» Listing
::::

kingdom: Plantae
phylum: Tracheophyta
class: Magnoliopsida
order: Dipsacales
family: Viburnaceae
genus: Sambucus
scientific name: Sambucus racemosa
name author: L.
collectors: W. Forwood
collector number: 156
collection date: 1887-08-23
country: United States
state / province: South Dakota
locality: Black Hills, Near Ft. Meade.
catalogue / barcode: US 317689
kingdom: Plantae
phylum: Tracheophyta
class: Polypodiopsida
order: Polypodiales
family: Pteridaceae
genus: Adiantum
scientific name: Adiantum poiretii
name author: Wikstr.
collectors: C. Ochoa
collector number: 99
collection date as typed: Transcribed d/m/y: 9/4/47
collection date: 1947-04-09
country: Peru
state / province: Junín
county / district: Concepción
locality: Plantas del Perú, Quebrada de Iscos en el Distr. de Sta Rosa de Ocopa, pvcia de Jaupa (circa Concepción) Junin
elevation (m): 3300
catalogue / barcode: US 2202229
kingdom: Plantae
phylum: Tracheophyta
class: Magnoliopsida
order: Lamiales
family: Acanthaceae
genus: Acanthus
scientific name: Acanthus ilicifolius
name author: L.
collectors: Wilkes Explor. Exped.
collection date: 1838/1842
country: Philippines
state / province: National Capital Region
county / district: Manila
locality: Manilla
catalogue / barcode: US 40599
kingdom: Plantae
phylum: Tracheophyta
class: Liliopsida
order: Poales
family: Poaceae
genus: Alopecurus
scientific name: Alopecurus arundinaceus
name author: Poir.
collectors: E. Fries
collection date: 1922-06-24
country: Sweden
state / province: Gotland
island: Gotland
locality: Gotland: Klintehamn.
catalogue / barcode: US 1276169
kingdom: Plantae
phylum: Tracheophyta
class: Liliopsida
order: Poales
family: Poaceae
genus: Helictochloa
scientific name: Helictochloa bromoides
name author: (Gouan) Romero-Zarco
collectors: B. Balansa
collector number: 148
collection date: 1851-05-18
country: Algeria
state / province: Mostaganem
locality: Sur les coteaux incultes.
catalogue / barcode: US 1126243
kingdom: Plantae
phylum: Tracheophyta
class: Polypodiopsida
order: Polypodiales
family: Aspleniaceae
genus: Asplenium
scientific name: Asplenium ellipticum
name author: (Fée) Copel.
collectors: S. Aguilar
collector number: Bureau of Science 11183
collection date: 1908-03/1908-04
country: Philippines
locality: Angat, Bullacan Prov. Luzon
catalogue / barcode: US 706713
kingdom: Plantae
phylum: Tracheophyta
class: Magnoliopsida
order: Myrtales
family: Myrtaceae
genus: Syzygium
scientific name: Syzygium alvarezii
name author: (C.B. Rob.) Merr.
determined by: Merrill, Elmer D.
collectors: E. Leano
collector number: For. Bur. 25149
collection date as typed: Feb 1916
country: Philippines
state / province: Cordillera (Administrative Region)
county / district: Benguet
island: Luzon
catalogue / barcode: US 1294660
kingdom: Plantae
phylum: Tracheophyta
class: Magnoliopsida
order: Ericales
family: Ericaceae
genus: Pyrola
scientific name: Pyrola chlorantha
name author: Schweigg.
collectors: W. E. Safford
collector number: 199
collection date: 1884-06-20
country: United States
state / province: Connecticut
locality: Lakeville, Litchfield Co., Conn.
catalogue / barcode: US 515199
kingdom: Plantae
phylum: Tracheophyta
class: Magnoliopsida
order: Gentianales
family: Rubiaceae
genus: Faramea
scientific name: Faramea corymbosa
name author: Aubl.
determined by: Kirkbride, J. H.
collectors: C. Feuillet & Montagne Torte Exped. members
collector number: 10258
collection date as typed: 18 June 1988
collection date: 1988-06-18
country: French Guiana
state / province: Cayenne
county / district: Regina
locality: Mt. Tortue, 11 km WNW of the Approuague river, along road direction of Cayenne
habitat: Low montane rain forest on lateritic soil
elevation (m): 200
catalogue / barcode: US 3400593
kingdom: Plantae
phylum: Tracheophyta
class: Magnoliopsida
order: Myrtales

::::

Copy the lines starting at the one with "genus: Asplenium" and ending at the one with "family: Myrtaceae", replacing "locality" with "place" and leaving everything else as it is.

» Solution for this problem
genus: Asplenium
scientific name: Asplenium ellipticum
name author: (Fée) Copel.
collectors: S. Aguilar
collector number: Bureau of Science 11183
collection date: 1908-03/1908-04
country: Philippines
place: Angat, Bullacan Prov. Luzon
catalogue / barcode: US 706713
kingdom: Plantae
phylum: Tracheophyta
class: Magnoliopsida
order: Myrtales
family: Myrtaceae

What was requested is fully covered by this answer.